Modes. Modes are how the ultrasound machine creates an image using sound waves. B mode is brightness mode. The standard 2D imaging technique, used for most POCUS exams. M mode is mono-dimensional or motion mode. Represents a single plane (vertically) with respect to time (horizontally). Doppler modes are used to identify and measure movement (e.g. blood flow). Color doppler mode. Color is overlaid on a selected area of the ultrasound image representing the direction of movement as red/blue. CW doppler or Continuous wave doppler mode. Measures movement on one line within the image continuously over time. PW doppler or Pulse wave doppler mode. Measures movement within a defined area of the image in short bursts over time. Spectral or tri-mode doppler combines B mode, color doppler, and either CW or PW doppler, often used for complex measurements.

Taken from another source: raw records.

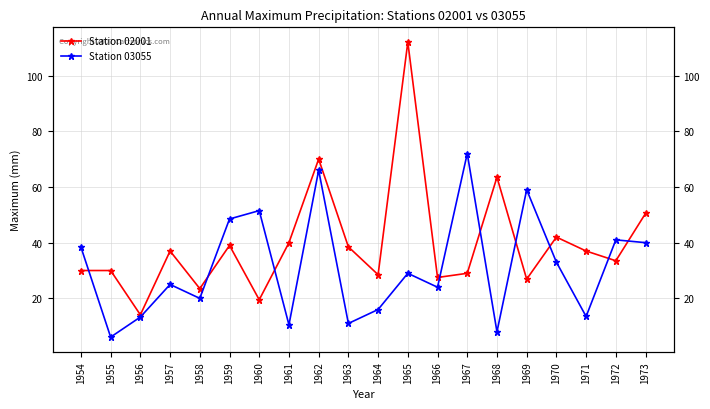

What is the sum of all Station 03055 values?

625.8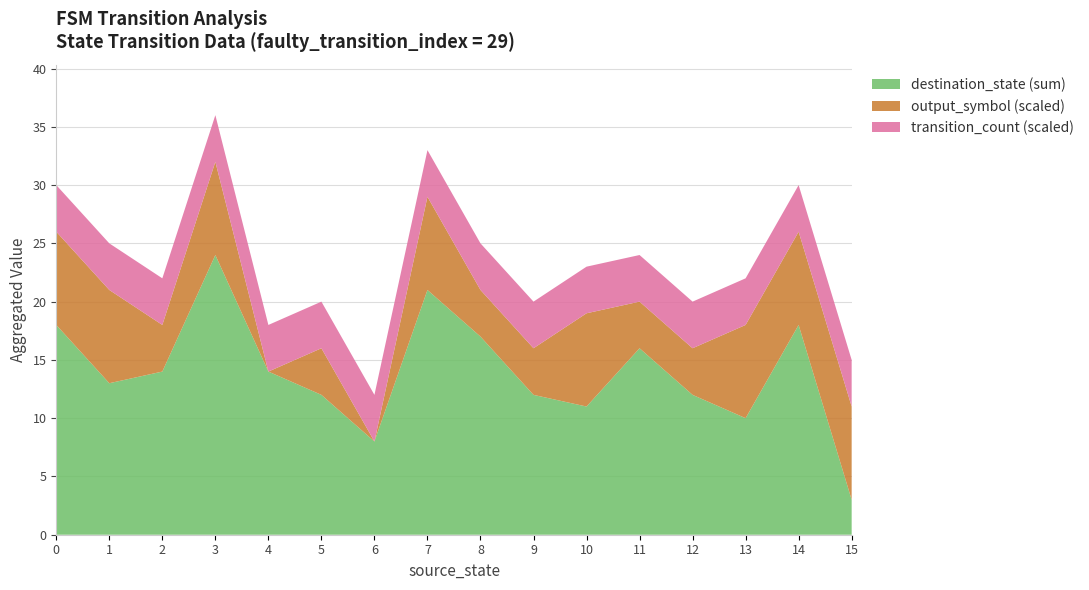

Reading left to right, extract all data points from this chart.

source_state: 0	0	1	1	2	2	3	3	4	4	5	5	6	6	7	7	8	8	9	9	10	10	11	11	12	12	13	13	14	14	15	15
destination_state: 4	14	0	13	3	11	13	11	6	8	10	2	7	1	9	12	10	7	6	6	9	2	15	1	7	5	6	4	7	11	1	2
output_symbol: 1	1	1	1	1	0	1	1	0	0	0	1	0	0	1	1	0	1	1	0	1	1	1	0	0	1	1	1	1	1	1	1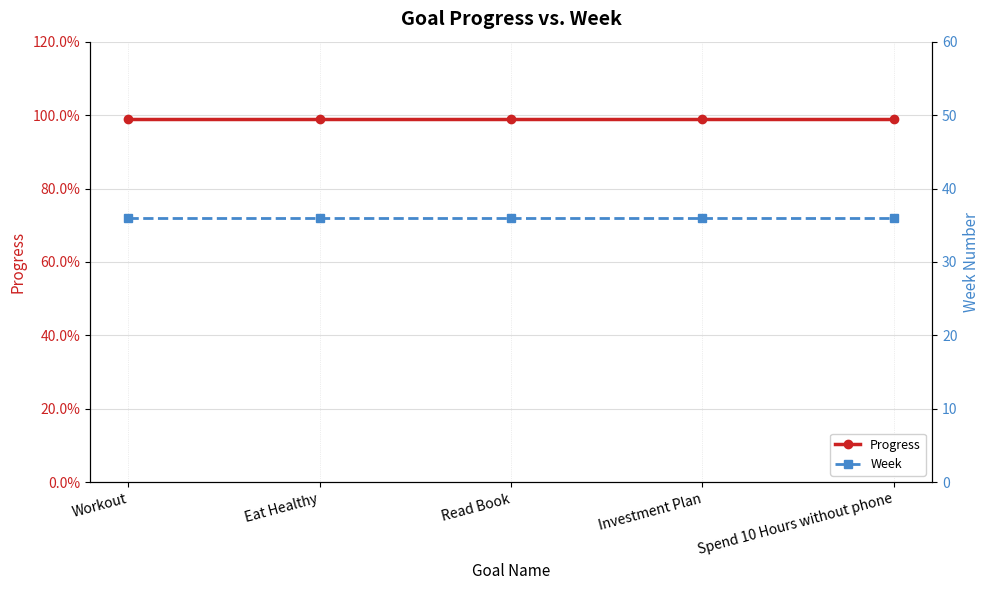

What is the sum of all Progress values?

5.0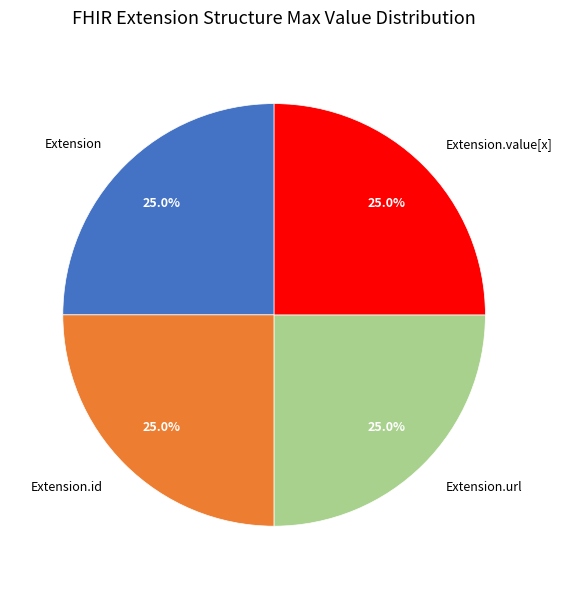

What percentage is NOT represented by Extension.value[x]?

75.0%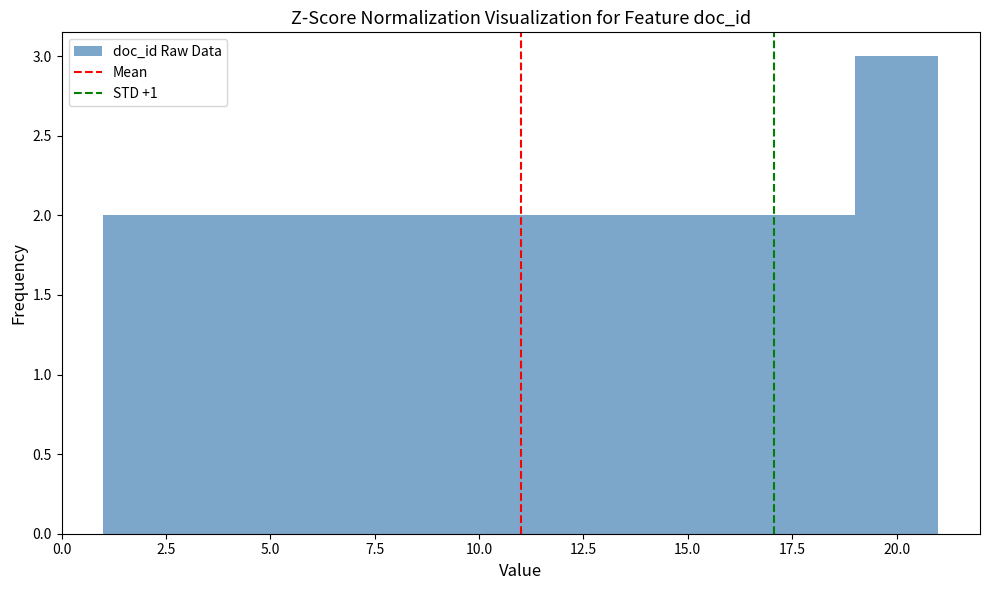

Which range on the x-axis has the tallest bar?

19 to 21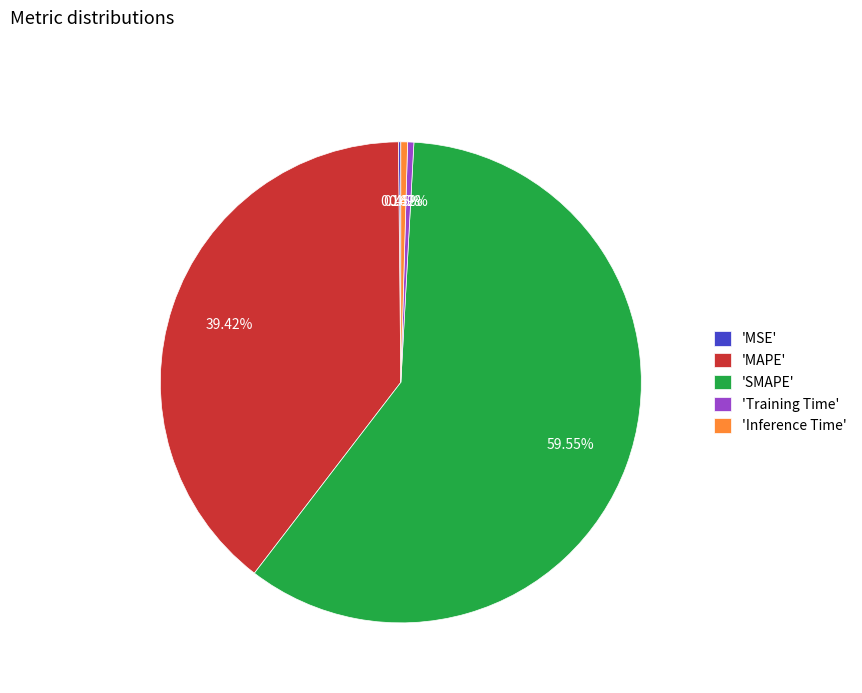

Combined, do 'Training Time' and 'SMAPE' account for over 50%?

Yes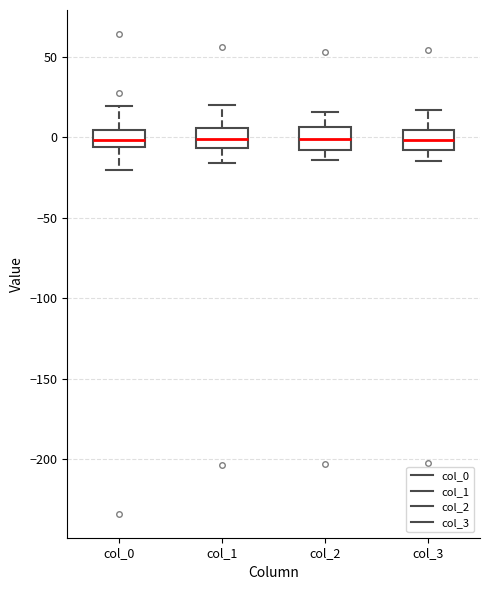

Reading left to right, transcribe this box plot: for each box, give where its median line is, the range the box spans, and where its two whiskers end, as read against the y-axis. The values are not printed on the chart, so give them approximately, as read against the axis.

col_0: median 0, box -5 to 5, whiskers -20 to 20
col_1: median 0, box -5 to 5, whiskers -15 to 20
col_2: median 0, box -10 to 5, whiskers -15 to 15
col_3: median 0, box -10 to 5, whiskers -15 to 15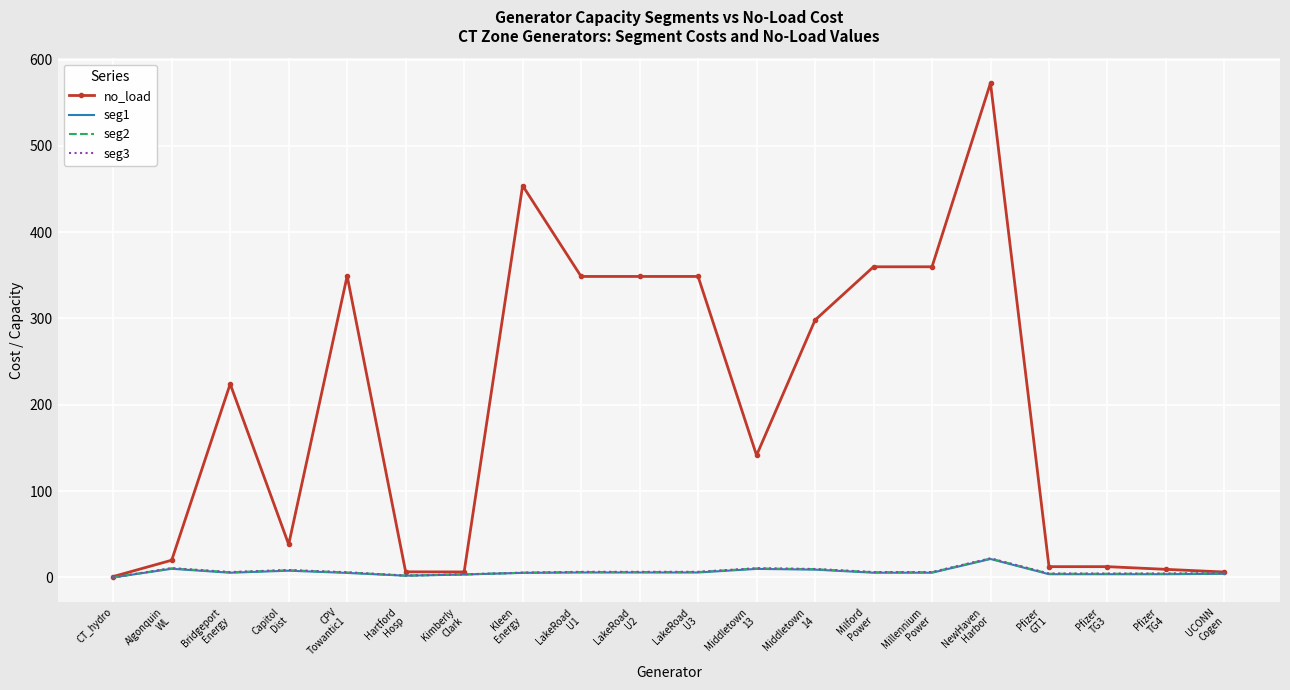

What is the sum of the seg3 values at Capitol
Dist and UCONN
Cogen?

13.5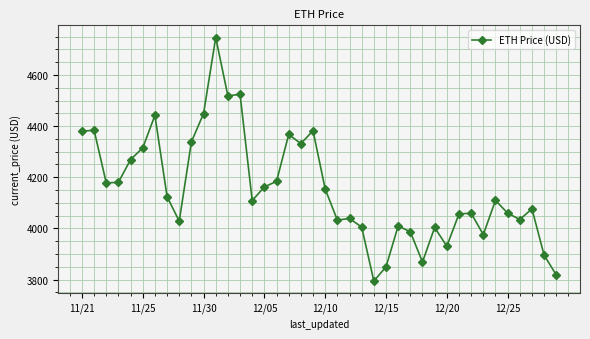

What is the sum of all values?

166173.8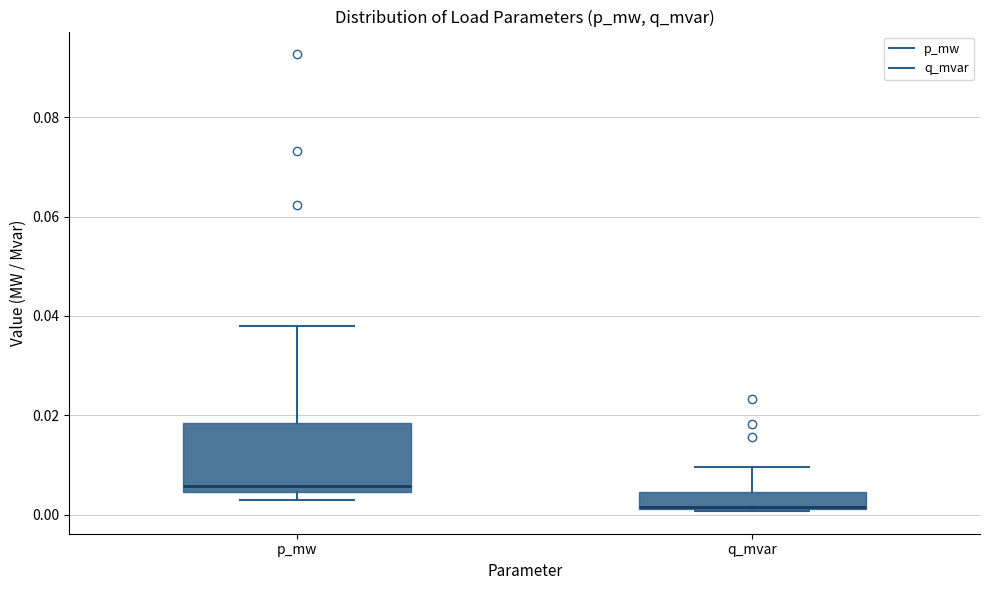

Reading left to right, transcribe this box plot: for each box, give where its median line is, the range the box spans, and where its two whiskers end, as read against the y-axis. The values are not printed on the chart, so give them approximately, as read against the axis.

p_mw: median 0.006, box 0.004 to 0.018, whiskers 0.002 to 0.038
q_mvar: median 0.002 (drawn on the box's lower edge), box 0.002 to 0.004, whiskers 0.000 to 0.010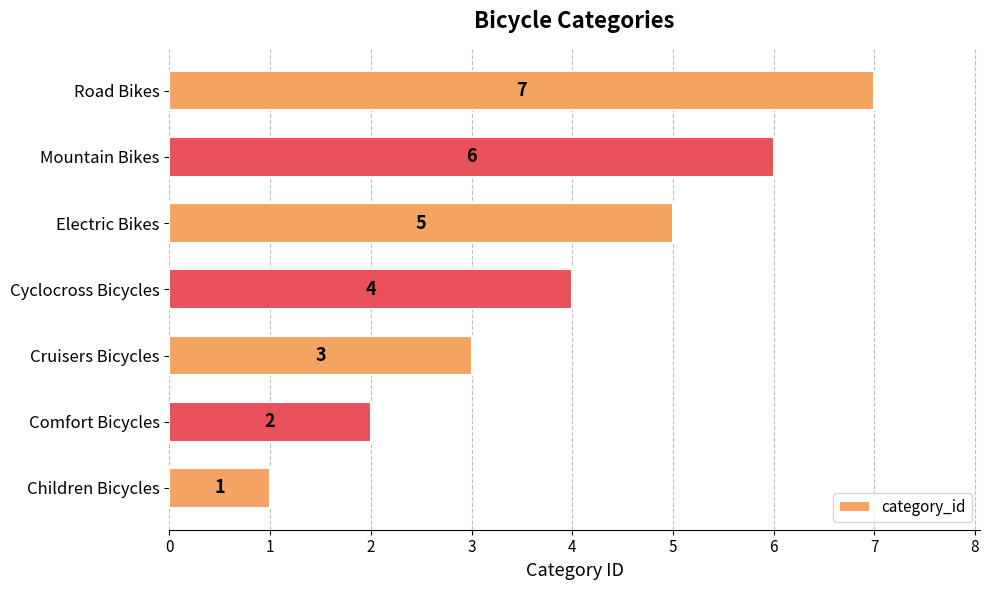

What is the sum of all values?

28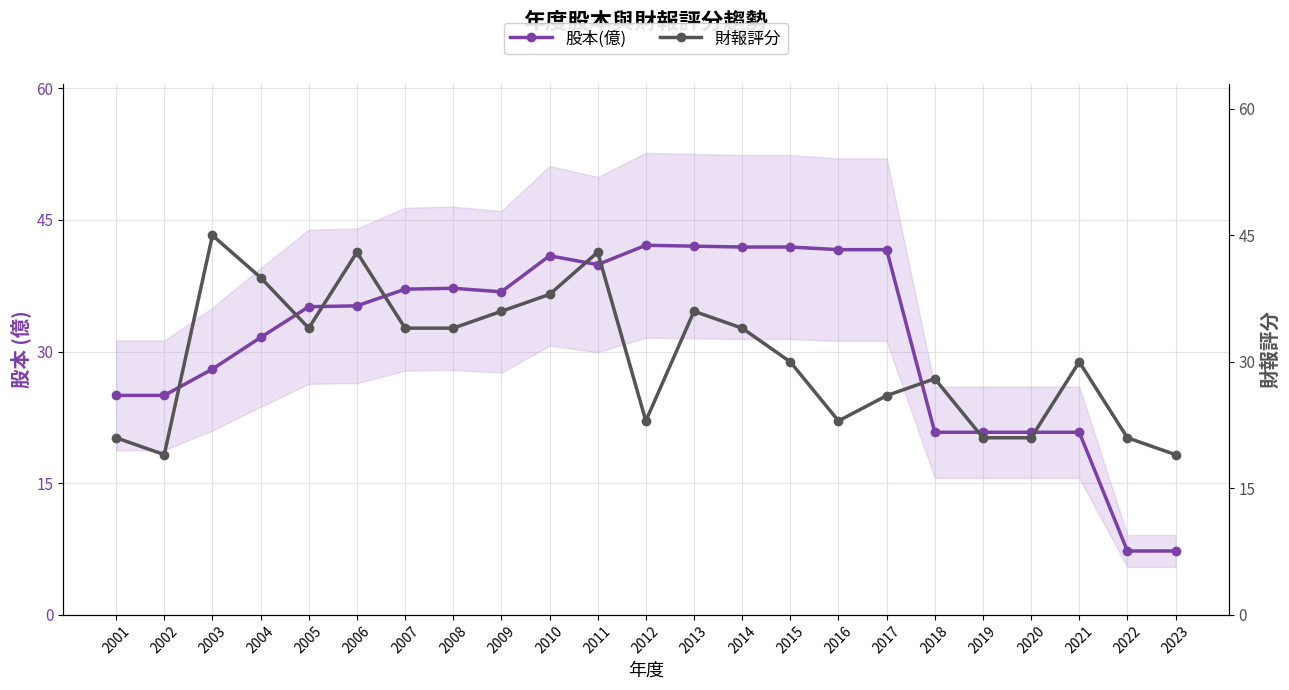

The 財報評分 series shows 26.0 at 2017. True or false?

True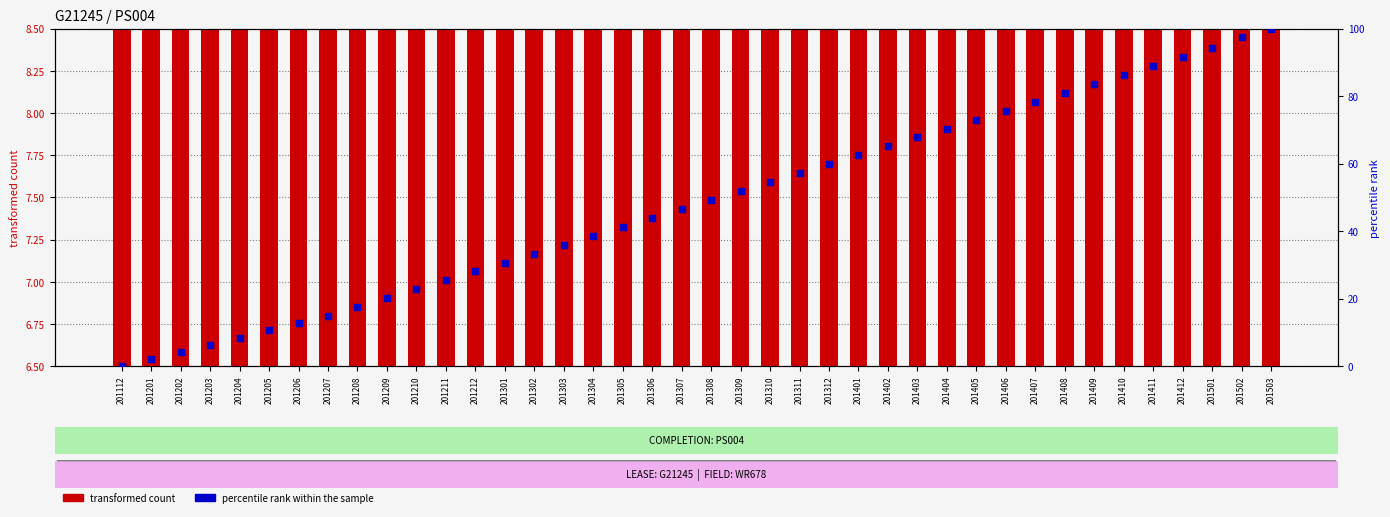

Which series has the widest spread of Y values?

percentile rank within the sample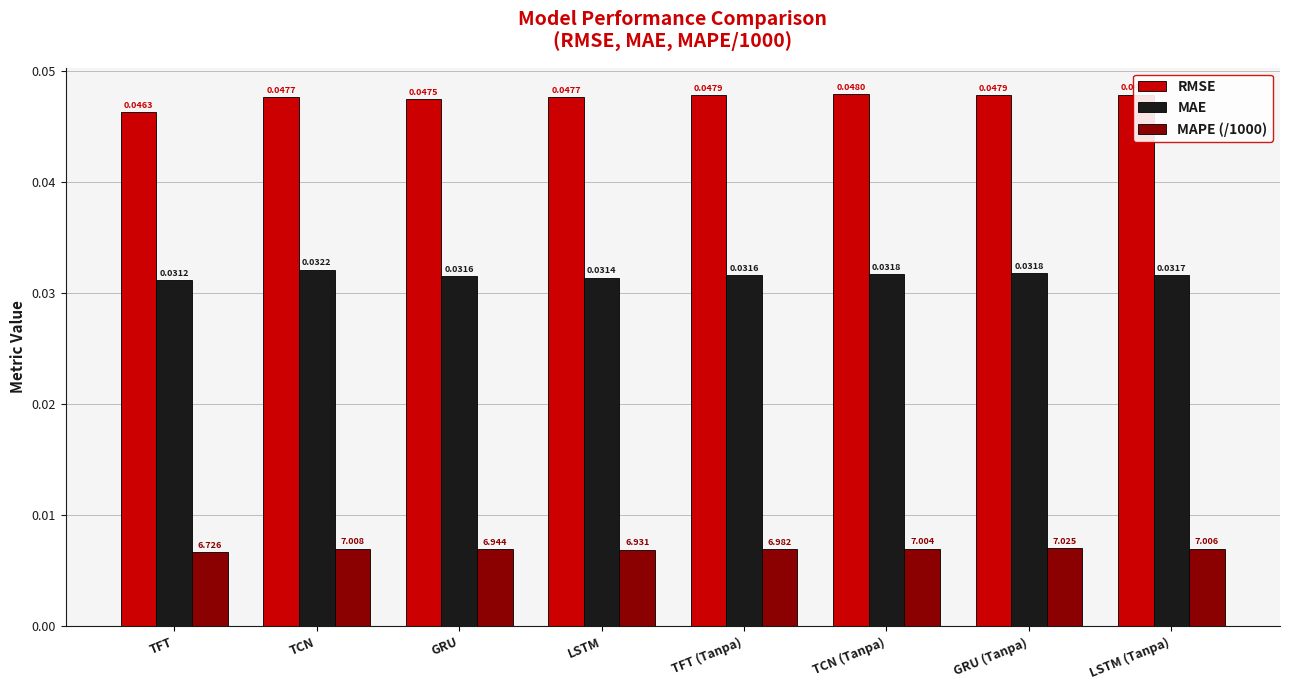

Rank the series at GRU from highest to lowest value.

RMSE, MAE, MAPE (/1000)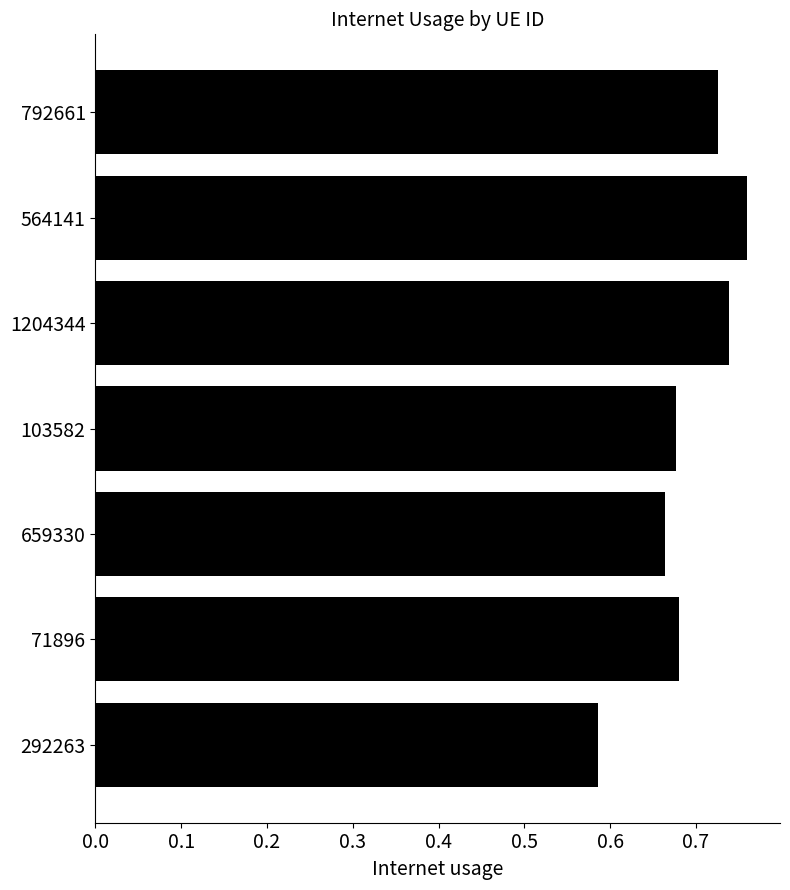

What is the sum of the values at 292263 and 1204344?

1.3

Settings. Exam type optimizes settings for a particular exam (e.g. heart, veins, abdomen, etc). Depth is how far into the tissue the ultrasound is imaging. Gain is signal amplification applied to the sound signal. Adjusting gain makes the entire image lighter or darker. Time gain compensation adjusts the brightness at different depths (e.g. near or far parts of the image). Focus defines the area of the image where the image is optimized. Distance calipers allow measurement of different areas within the ultrasound image. Calculations turns measurements into physiologic parameters.

Six tips to getting a better image.

One. Use plenty of gel. Sound waves bounce off of air/fluid interfaces. If there is air between the probe and the patient you cannot form an image. Pro-tip: warm up the gel before the exam.

Two. Rest your hand on the patient. The more stable you hold the probe the more stable the image will be. Grasp the probe with the thumb and first two fingers and place your hypothenar eminence against the patient.

Three. Optimize patient positioning. Many exams, such as cardiac or gallbladder, benefit from lateral decubitus positioning. Ask the patient to roll, use pillows to prop them up comfortably for the exam.

Four. Optimize settings. Start with the maximum depth, gain turned up. Once you acquire the imaging you can decrease to fine tune.

Five. Be patient. It can take a while to find the perfect positioning.

Six. Be respectful. Preserve patient modesty during the exam if possible. Wipe away excess gel when finished.